Because Hulk was a scientist, wasn't he?
He just got out of hand one day, didn't he?
He did, didn't he?
Oh, what'll happen if I eat this?
You idiot Hulk!
Don't test it on yourself!
That'll be Fauci's next theory.
It could be Bruce Banner was testing out a new power.
Yeah, they're like Spider-Man things, and he's a raccoon dog.
Sounds like a superhero.
This guy's called Storth the Badger, which means, like, I think that he only comments on stories about, like, things like raccoons.
Go on.
Maybe.
He says, I'm more worried about rabies from that thing, lol.
Which, yeah, maybe you would be.
You're right.
He's very specifically, because, of course, badgers, mostly it's tuberculosis that you have to worry about from badgers.
I believe so mate, I do.
I'm an epidemiologist but I know what I like but I'm willing to stick my oar in.
Okay so hey listen if you're a member of our community you can watch our exclusive show Stay Connected and as we we've just confirmed that you can actually consensually make love with Graham Hancock.
He's agreed to it.
Very gently, tenderly, and he's actually going to be quite committed to it, he said.
And we will have some raccoon dogs, just in case he says no.
Yeah, we'll be raccoon dogs.
We'll see them, see if they're actually real.
Yeah, that's this Wednesday.
You can join us live for it and comment and ask Graham questions, or if you're in the car, we gave away tickets for like some pairs of tickets to join us actually live in the room.
And if you're watching it right now and you want to come, we'll give one more pair of tickets to you.
We're going to do this stuff.
Might as well do it properly.
If you can answer this question.
What is Graham Hancock's favourite position when making love?
If you can answer that.
Quickly, the first one to send it.
Got to be in the locals' community.
Let's see.
Not what is a zombie drug, that's not the answer.
And also you have to be available to come to see us because we're in the countryside in Britain.
So don't bother saying anything if you're not in the countryside in Britain.

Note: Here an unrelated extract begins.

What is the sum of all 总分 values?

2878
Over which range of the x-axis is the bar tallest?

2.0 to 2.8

Have people thought that that's something you can Google?
Doggy!
Hold on.
Synchronously says doggy.
Firegirl says forget it.
Christiana says bent over.
The answer is Graham Hancock.
It's plain old missionary style.
He's a simple man.
So have any of you answered that correctly?

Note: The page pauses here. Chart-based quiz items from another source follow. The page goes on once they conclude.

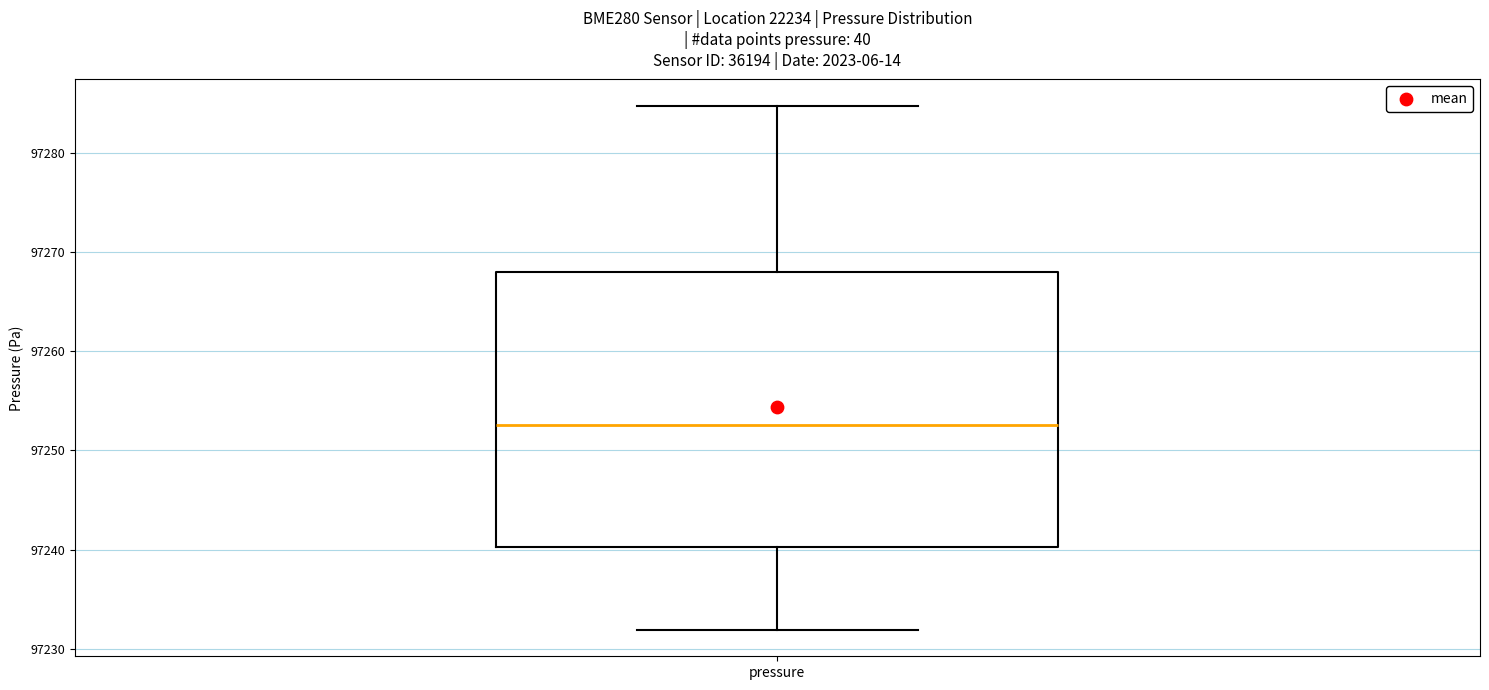

Read this box plot against the y-axis: the position of the median line, the range covered by the box, and the ends of both whiskers. The values are not printed on the chart, so give them approximately, as read against the axis.

median 97253, box 97240 to 97268, whiskers 97232 to 97285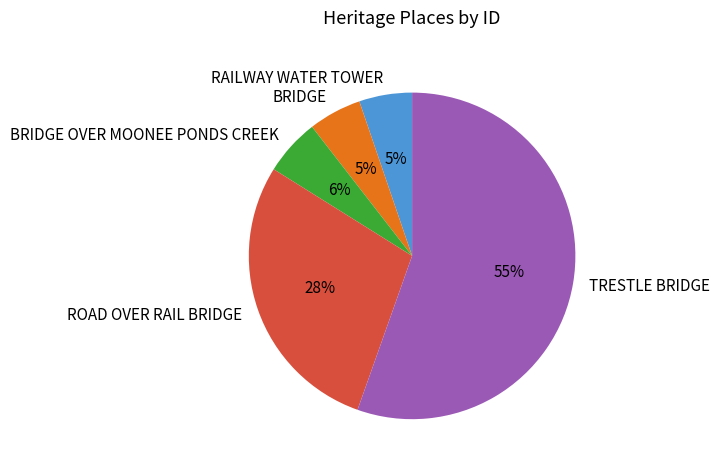

To the nearest percent, what portion does ROAD OVER RAIL BRIDGE represent?

28%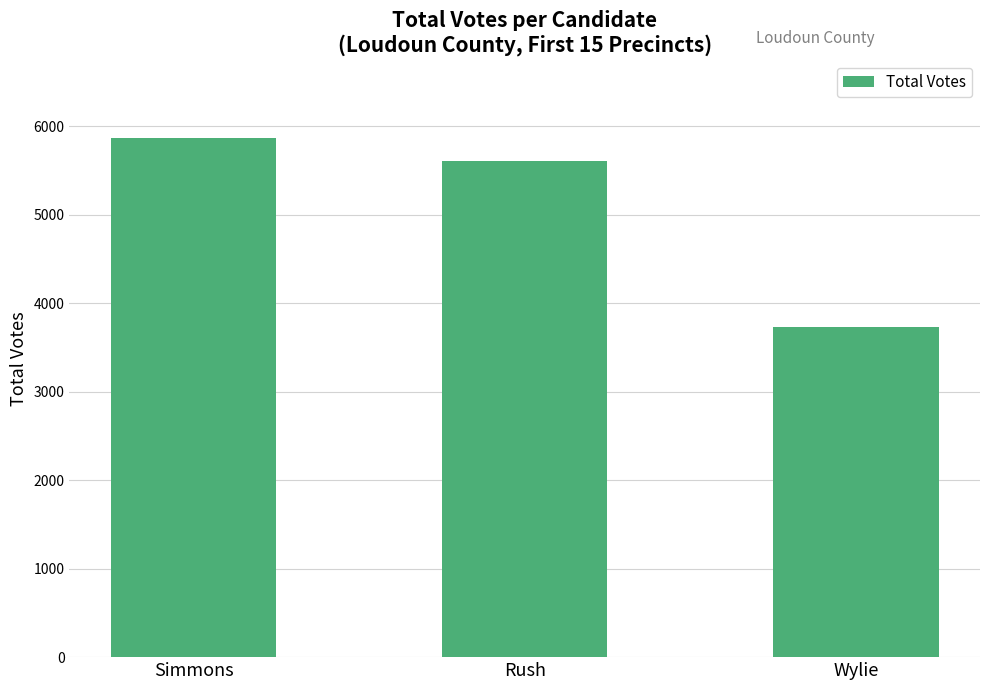

Reading left to right, what are all the values shown in this chart?

Simmons=5864	Rush=5604	Wylie=3727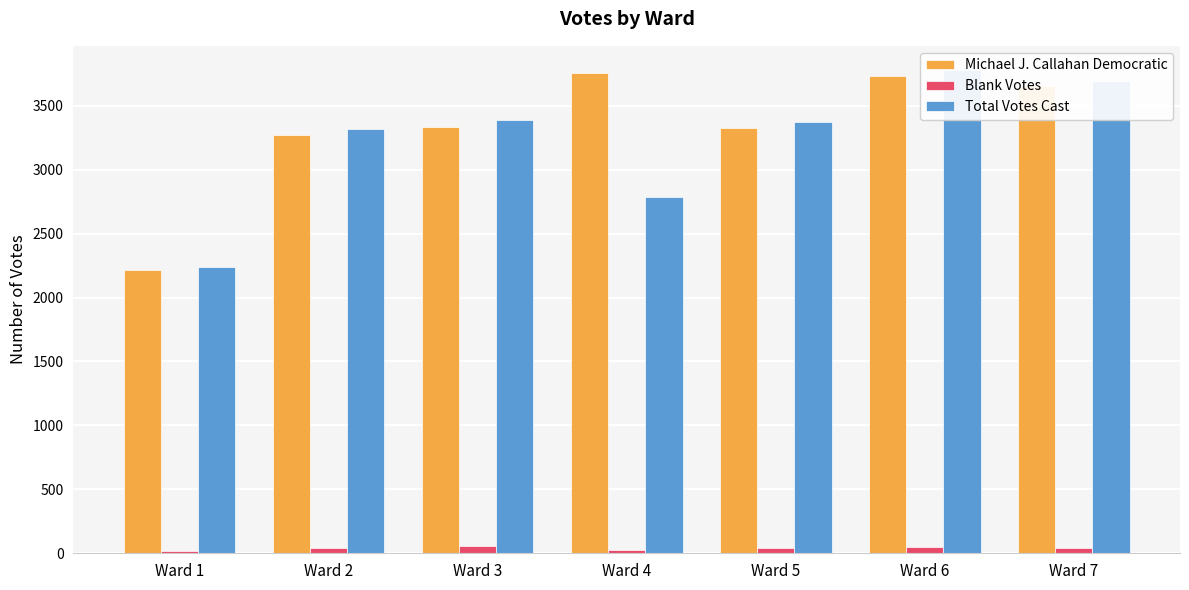

Which series has the largest range (max minus min)?

Total Votes Cast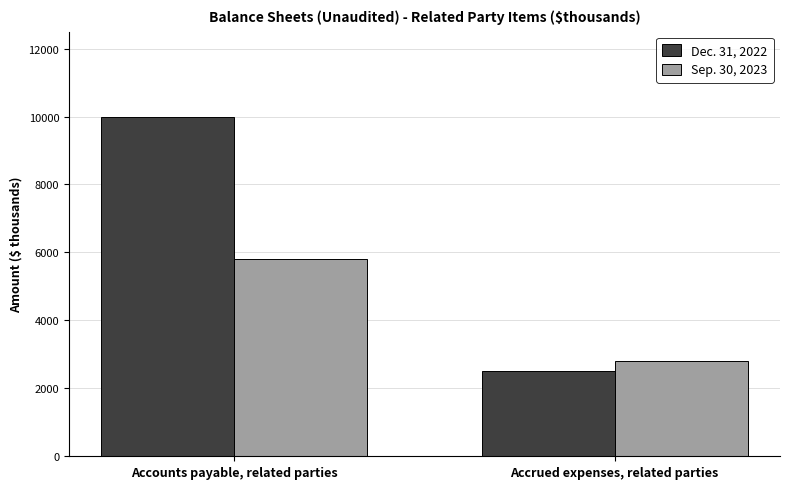

How many data points does each series have?

2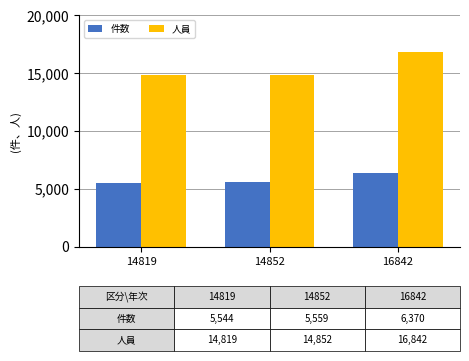

What are all the series names shown in the legend?

件数, 人員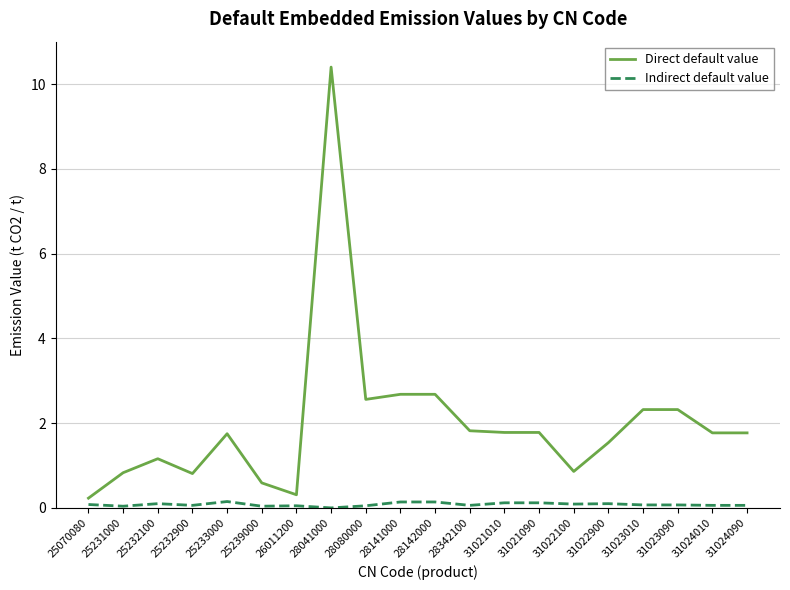

Which series has the largest total across all categories?

Direct default value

I mean, have you got the Comet Scout?
If someone says, you know, if someone wants to come... No, I haven't got the... No, I haven't.
This is a contest.
I'm trying to do a contest.
Did I just get... Spanner in the works with your sex question.
Flakka Synthetic Drug.
It says missionary.
Someone says it there, look.
Drive Pony.
Drive Pony, you can have a pair of tickets and of course, as an added bonus, you can make sweet love to Graham Hancock.

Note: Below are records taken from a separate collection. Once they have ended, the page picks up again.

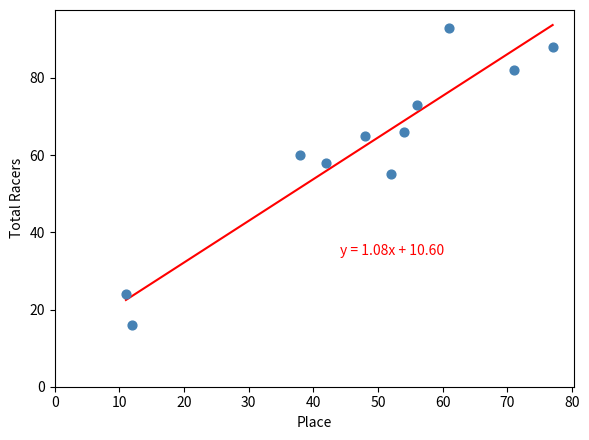

What is the average Y value?

62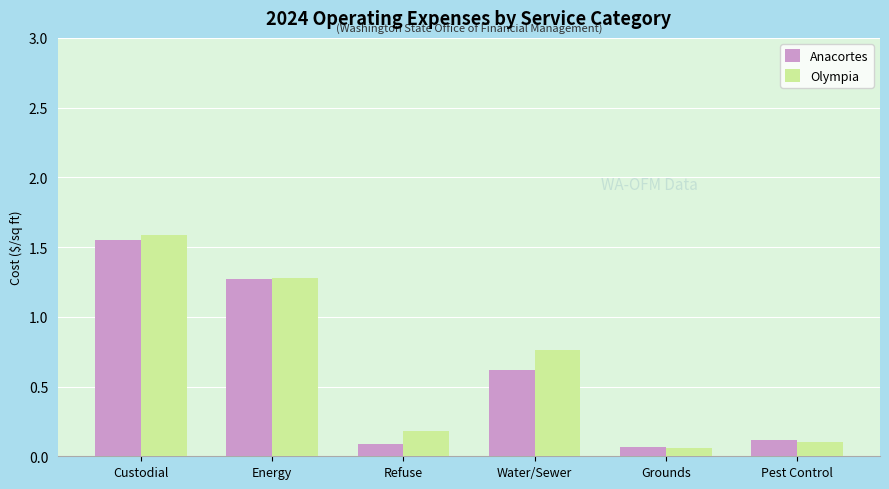

What position from the right is Water/Sewer?

3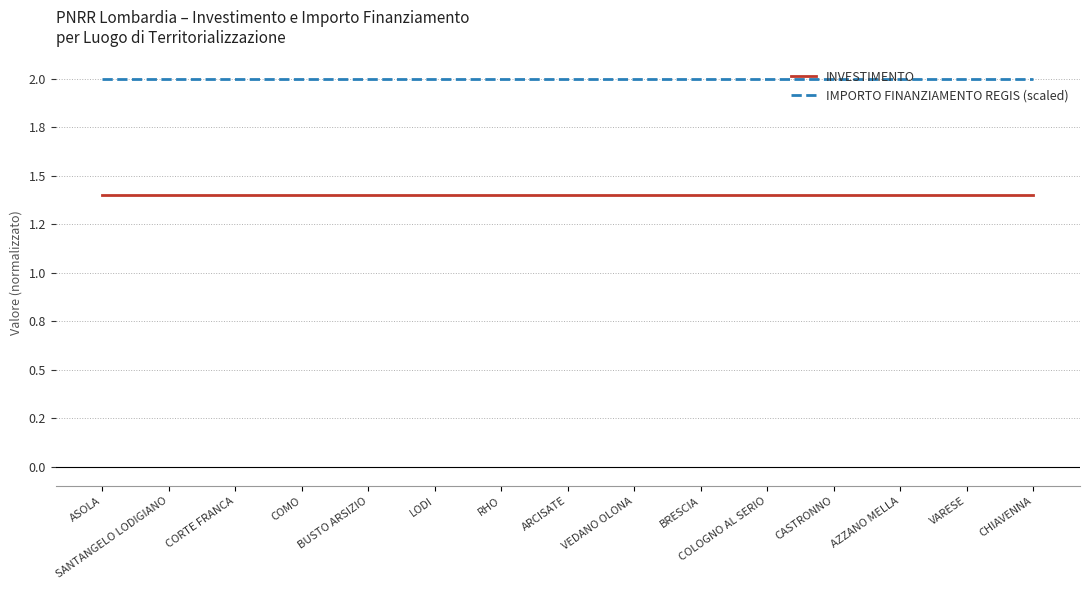

True or false: IMPORTO FINANZIAMENTO REGIS (scaled) and INVESTIMENTO intersect in this chart.

False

It'd be interesting, because imagine Graham Hancock's watching this.
Well, I didn't agree to that.
I just wanted to talk about a cataclysmic event.
People in the old days was better than us.
This is the bad old times.
There was a golden age of people.
Is that Graham Hancock?
I thought you were going to make a joke about a cataclysmic event being an orgasm or something.
Who knows?
I don't know how your mind thinks.
Sometimes it doesn't even bother to think.
Okay then, I think that is the end of the show, isn't it?
I can't imagine what else we would do at this point.
No, I think we've done enough.
Join us tomorrow, not for more of the same, but for more of the different.